#### Excerpted data:
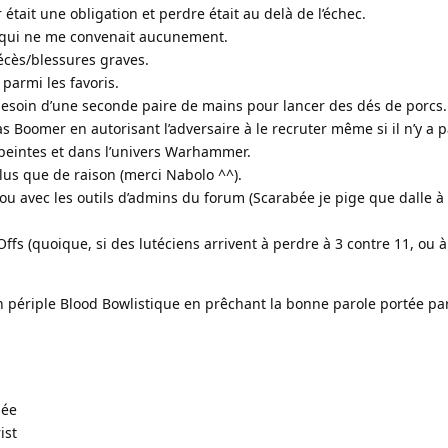
 était une obligation et perdre était au delà de l’échec.
re qui ne me convenait aucunement.
décès/blessures graves.
parmi les favoris.
besoin d’une seconde paire de mains pour lancer des dés de porcs.
as Boomer en autorisant l’adversaire à le recruter même si il n’y a p
en peintes et dans l’univers Warhammer.
plus que de raison (merci Nabolo ^^).
ujou avec les outils d’admins du forum (Scarabée je pige que dalle 
y-Offs (quoique, si des lutéciens arrivent à perdre à 3 contre 11, ou
n périple Blood Bowlistique en prêchant la bonne parole portée pa
née
ist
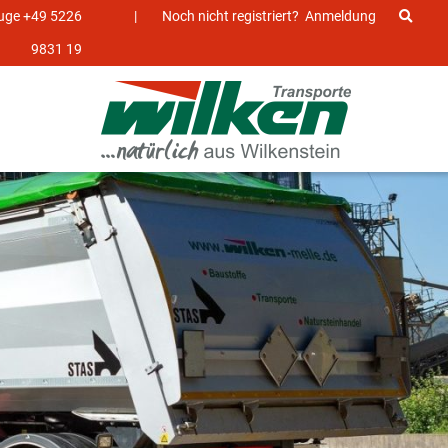
euge +49 5226
|
Noch nicht registriert?
Anmeldung
9831 19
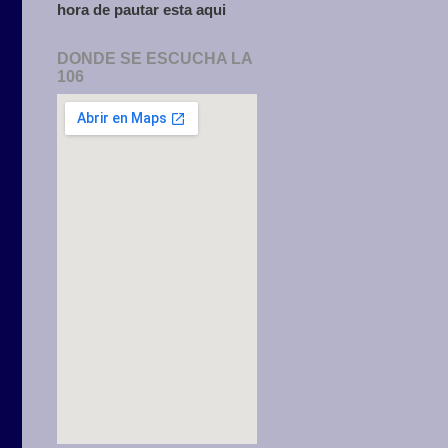
hora de pautar esta aqui
DONDE SE ESCUCHA LA
106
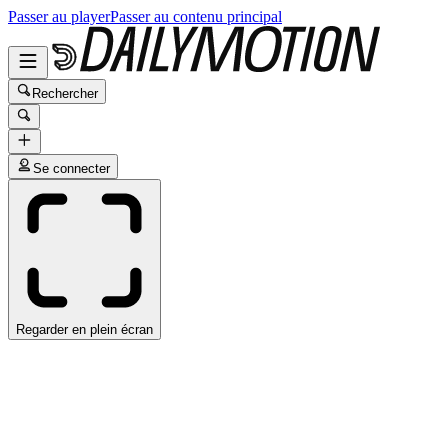
Passer au player
Passer au contenu principal
Rechercher
Se connecter
Regarder en plein écran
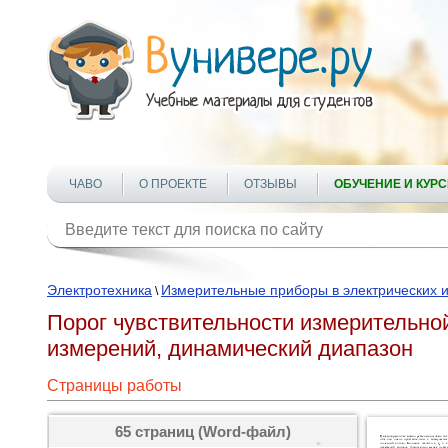
ЧАВО
О ПРОЕКТЕ
ОТЗЫВЫ
ОБУЧЕНИЕ И КУР
Электротехника
Измерительные приборы в электрических 
\
Порог чувствительности измерительно
измерений, динамический диапазон
Страницы работы
65 страниц (Word-файл)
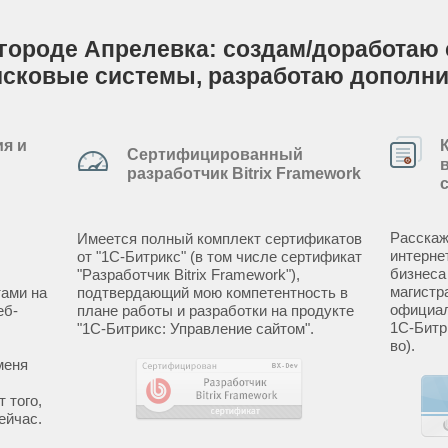
городе Апрелевка: создам/доработаю с
исковые системы, разработаю дополн
я и
Сертифицированный
разработчик Bitrix Framework
Расскаж
Имеется полный комплект сертификатов
интерне
от "1С-Битрикс" (в том числе сертификат
бизнеса
"Разработчик Bitrix Framework"),
магистр
ами на
подтвердающий мою компетентность в
официал
еб-
плане работы и разработки на продукте
1С-Битр
"1С-Битрикс: Управление сайтом".
во).
меня
 того,
ейчас.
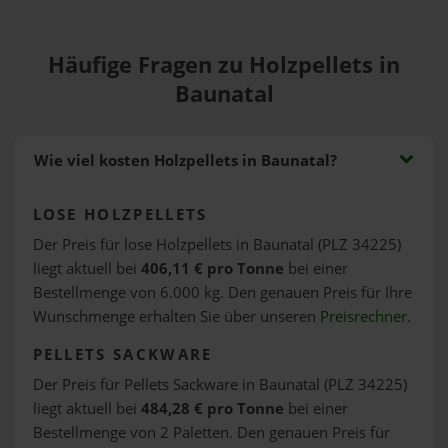
Häufige Fragen zu Holzpellets in
Baunatal
Wie viel kosten Holzpellets in Baunatal?
LOSE HOLZPELLETS
Der Preis für lose Holzpellets in Baunatal (PLZ 34225)
liegt aktuell bei
406,11 € pro Tonne
bei einer
Bestellmenge von 6.000 kg. Den genauen Preis für Ihre
Wunschmenge erhalten Sie über unseren
Preisrechner
.
PELLETS SACKWARE
Der Preis für Pellets Sackware in Baunatal (PLZ 34225)
liegt aktuell bei
484,28 € pro Tonne
bei einer
Bestellmenge von 2 Paletten. Den genauen Preis für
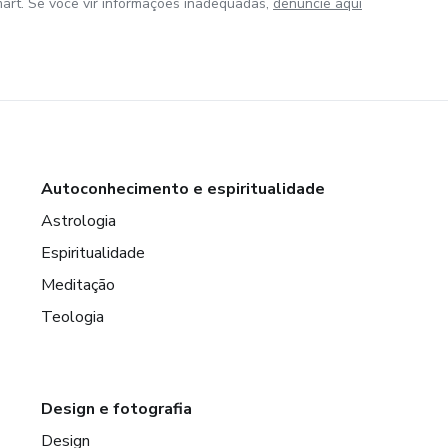
art. Se você vir informações inadequadas,
denuncie aqui
Autoconhecimento e espiritualidade
Astrologia
Espiritualidade
Meditação
Teologia
Design e fotografia
Design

#### To-do item:
Though the entries above contain pictures, none should be copied; reproduce only the lines between the one holding "ОБУЧЕНИЕ И КУР" and the one holding "406,11 € pro Tonne", inclusive, exactly as written.

#### Exercise solution:
ОБУЧЕНИЕ И КУР
Электротехника
Измерительные приборы в электрических 
\
Порог чувствительности измерительно
измерений, динамический диапазон
Страницы работы
65 страниц (Word-файл)
городе Апрелевка: создам/доработаю с
исковые системы, разработаю дополн
я и
Сертифицированный
разработчик Bitrix Framework
Расскаж
Имеется полный комплект сертификатов
интерне
от "1С-Битрикс" (в том числе сертификат
бизнеса
"Разработчик Bitrix Framework"),
магистр
ами на
подтвердающий мою компетентность в
официал
еб-
плане работы и разработки на продукте
1С-Битр
"1С-Битрикс: Управление сайтом".
во).
меня
 того,
ейчас.
Häufige Fragen zu Holzpellets in
Baunatal
Wie viel kosten Holzpellets in Baunatal?
LOSE HOLZPELLETS
Der Preis für lose Holzpellets in Baunatal (PLZ 34225)
liegt aktuell bei
406,11 € pro Tonne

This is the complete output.